How Does the Composition of Disability Insurance Applicants Change Across Business Cycles?
Much as in previous recessions, the number of applications to public disability insurance programs increased sharply during the Great Recession. We find that the composition of applicants also changes across business cycles. For example, applicants during economic downturns, and especially during the Great Recession, are younger, better educated, higher income, and more likely to have recent work experience. However, we find only mixed evidence supporting the theory that the increase in applications in downturns is caused by healthier applicants who apply to disability programs only because they are unemployed.

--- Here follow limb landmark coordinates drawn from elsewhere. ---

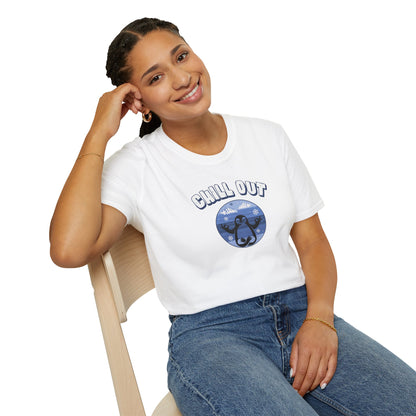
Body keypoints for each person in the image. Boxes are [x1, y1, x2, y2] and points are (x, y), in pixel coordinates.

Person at [49, 17, 416, 416]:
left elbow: (312, 242)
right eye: (156, 78)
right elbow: (69, 249)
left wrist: (321, 320)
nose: (182, 77)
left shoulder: (268, 137)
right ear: (139, 103)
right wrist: (98, 132)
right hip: (211, 337)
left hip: (301, 311)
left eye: (182, 56)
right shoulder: (136, 167)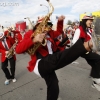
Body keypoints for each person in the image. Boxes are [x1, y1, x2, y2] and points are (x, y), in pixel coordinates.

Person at [15, 15, 93, 100]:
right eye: (44, 25)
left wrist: (60, 21)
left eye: (48, 24)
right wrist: (33, 40)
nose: (47, 27)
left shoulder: (50, 33)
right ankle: (87, 45)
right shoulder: (31, 34)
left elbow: (59, 31)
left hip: (50, 60)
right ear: (38, 25)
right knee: (61, 56)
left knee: (54, 84)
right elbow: (18, 50)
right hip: (39, 63)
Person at [72, 13, 100, 92]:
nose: (91, 22)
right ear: (84, 21)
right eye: (89, 20)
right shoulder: (79, 30)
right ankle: (96, 79)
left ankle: (94, 81)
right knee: (98, 59)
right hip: (83, 51)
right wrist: (83, 47)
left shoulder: (90, 30)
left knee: (95, 63)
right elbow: (74, 42)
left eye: (92, 20)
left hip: (90, 50)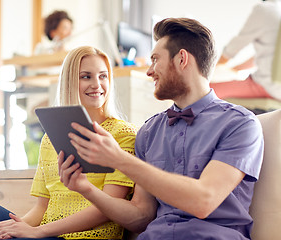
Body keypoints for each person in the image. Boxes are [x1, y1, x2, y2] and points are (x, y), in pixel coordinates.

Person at [59, 18, 264, 240]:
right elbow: (140, 218)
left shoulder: (240, 124)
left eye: (155, 59)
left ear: (182, 59)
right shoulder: (149, 132)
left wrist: (119, 159)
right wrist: (86, 189)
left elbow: (204, 200)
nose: (149, 71)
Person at [0, 46, 138, 240]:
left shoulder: (122, 134)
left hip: (79, 238)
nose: (97, 84)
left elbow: (108, 207)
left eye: (103, 76)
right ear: (70, 81)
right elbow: (41, 208)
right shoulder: (51, 138)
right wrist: (12, 229)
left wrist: (37, 232)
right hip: (43, 236)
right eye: (86, 76)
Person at [210, 0, 281, 101]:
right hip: (273, 86)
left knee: (205, 90)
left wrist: (210, 72)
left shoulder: (265, 10)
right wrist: (235, 69)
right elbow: (266, 55)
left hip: (270, 88)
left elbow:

We formally decompose how the differences among the applicants across the business cycle – both from peak to trough and from trough to trough – contribute to the increased probability of applying for, and being awarded, benefits. We find that changing demographics and unemployment rates explain less than half of the increase in the application rate and only one quarter of the increase in the awards to applicants (the allowance rate) between the 2004-2006 expansion and the Great Recession. Further, these same factors predict a fall in the award rate (among eligible individuals), in contrast to the increase observed in the data. Together with the fact that there have been no programmatic changes in the disability programs in the 2000s, these results suggest there have been fundamental changes over the last decade in the way that people apply to disability and in the way these applications are evaluated that cannot be explained by observable differences.